Em 1917, aconteceram as estreias de duas obras de compositores brasileiros: o cearense Alberto Nepomuceno e o carioca Henrique Oswald.

Ambos estudaram na Europa e tiveram uma formação mais cosmopolita, que se chocava com a vida musical brasileira, centrada de um lado na ópera italiana e de outro no nacionalismo musical. Por isso, ambos foram discriminados.

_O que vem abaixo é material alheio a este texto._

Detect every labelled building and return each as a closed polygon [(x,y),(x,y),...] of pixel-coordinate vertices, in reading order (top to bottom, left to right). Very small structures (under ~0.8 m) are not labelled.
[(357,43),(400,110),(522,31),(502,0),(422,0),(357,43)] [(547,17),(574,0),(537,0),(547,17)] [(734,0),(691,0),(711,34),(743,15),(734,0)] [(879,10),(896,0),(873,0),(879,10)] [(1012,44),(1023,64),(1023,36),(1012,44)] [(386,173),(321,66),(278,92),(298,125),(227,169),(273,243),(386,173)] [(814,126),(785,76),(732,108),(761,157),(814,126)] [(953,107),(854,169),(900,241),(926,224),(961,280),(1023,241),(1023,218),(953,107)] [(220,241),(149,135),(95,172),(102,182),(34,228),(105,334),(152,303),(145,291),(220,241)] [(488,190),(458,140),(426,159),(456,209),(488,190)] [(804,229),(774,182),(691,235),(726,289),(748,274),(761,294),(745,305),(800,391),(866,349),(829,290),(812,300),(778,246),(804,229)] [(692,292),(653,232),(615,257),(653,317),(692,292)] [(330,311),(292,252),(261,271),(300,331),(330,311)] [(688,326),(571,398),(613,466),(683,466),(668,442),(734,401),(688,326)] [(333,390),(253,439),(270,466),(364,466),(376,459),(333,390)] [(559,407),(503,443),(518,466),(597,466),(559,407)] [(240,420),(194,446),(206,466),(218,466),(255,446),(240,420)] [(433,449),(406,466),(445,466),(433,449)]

Oswald talvez mais do que Nepomuceno, que batalhou pelo canto em português e dirigiu o Instituto Nacional de Música, no Rio de Janeiro:

1. Estréia em 1917, em concerto da Sociedade de Cultura Artística, “Le Miracle de la Semence”, de Alberto Nepomuceno (1864-1920), com versos de Jacques d’Avray, pseudônimo de José de Freitas Valle (1870-1958), filho de ricos estancieiros gaúchos que veio para São Paulo estudar Direito na Faculdade do Largo de São Francisco.

Poeta e escritor, foi um dos grandes mecenas paulistanos das primeiras três décadas do século 20. Eleito senador estadual em 1922, foi deposto do cargo em 1931 devido à Revolução de 1930.

São seus estes delicados poemas originais em francês, que Nepomuceno musicou. Esta performance no youtube é rara:

2. Trio para piano e cordas em sol menor opus 9 de Henrique Oswald (1852-1931): é uma obra que nada tem de nacionalista.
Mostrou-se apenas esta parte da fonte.